## What you have to do
Return, word for word, everything in the article on rappers and sex education below, from "Remember the Too" down to "for his statements.".

## Passage shown
Should More Rappers Tackle Sex Ed?July 26th, 2012
Freedom of speech can be a friend or enemy to sex education. Earlier this week, rapper Killer Mike decided to share his two cents on black women and their failure to recognize male bisexuality as detrimental to their health. Despite the fact that the Center for Disease Control and Prevention (CDC) has found no research to back up such a claim, Mike joins several other rappers who have attempted to play the role of sex educator.
Remember the Too Short debacle? The Oakland rapper released a “fatherly advice” video on XXL.com earlier this year, telling young men how to “turn out” a young lady. “You take your finger and put a little spit on it and you stick your finger in her underwear and you rub it on there and watch what happens,” he explained. The media responded in horror, and most agreed that his additional advice of pushing the girl up against the wall was borderline violent. He later apologized for his statements.
Then, there’s Lil’ Wayne and the music video to his hit single, “How to Love.” While the rapper was applauded for making a video about more than just cash, cars, and vixens, “How to Love” (2011) offered a complicated spin on women’s reproductive health choices, tackling the controversial issue of abortion. Taking a pro-life approach, the video featured a mother preparing for the procedure at a medical facility, but eventually she chooses not to go through with it and proceeds to jump off the table and run down the hall.
The question is whether or not these artists do more harm than good to the plight of sex educators, working to get accurate information about sex into the public. Also, have they overlooked a woman’s right to choose and her ability to make the right decisions for her sexual health?
Admittedly, the hip hop stars have been excellent conversation catalysts, sparking these important discussions in pop culture. But at times, their lack of knowledge about sexual health mixed with a bit of ignorance causes them to push soundbite rhetoric about complex situations.
The commentary of these rappers is far away from Common and Lauryn Hill’s “Retrospect of Life” (1997) or Salt-n-Peppa’s “Let’s Talk Abou Sex” (1991). Yet, should we appreciate them for the greater good of dialogue? Or should they simply stick to rapping about what they know best?

## Material shown
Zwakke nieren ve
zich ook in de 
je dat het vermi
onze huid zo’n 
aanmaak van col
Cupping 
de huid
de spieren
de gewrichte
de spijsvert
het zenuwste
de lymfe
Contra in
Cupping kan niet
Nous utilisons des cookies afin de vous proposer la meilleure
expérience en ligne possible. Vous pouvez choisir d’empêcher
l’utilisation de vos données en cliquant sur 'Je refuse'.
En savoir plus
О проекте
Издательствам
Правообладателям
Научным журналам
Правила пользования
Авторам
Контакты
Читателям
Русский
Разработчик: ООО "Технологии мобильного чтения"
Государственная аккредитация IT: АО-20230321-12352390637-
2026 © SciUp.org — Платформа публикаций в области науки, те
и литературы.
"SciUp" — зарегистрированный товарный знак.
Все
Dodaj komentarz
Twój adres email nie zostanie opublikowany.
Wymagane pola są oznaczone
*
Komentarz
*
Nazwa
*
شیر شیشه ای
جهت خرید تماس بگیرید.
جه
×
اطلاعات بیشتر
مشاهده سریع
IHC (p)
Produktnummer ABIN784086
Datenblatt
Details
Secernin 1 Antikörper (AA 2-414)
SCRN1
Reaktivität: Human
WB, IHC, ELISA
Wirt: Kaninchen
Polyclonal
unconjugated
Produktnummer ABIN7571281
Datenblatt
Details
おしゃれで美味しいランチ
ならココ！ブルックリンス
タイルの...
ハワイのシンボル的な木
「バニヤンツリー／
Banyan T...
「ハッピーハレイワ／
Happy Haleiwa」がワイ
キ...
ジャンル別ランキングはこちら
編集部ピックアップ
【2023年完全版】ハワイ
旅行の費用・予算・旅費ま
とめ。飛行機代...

## Task result
Remember the Too Short debacle? The Oakland rapper released a “fatherly advice” video on XXL.com earlier this year, telling young men how to “turn out” a young lady. “You take your finger and put a little spit on it and you stick your finger in her underwear and you rub it on there and watch what happens,” he explained. The media responded in horror, and most agreed that his additional advice of pushing the girl up against the wall was borderline violent. He later apologized for his statements.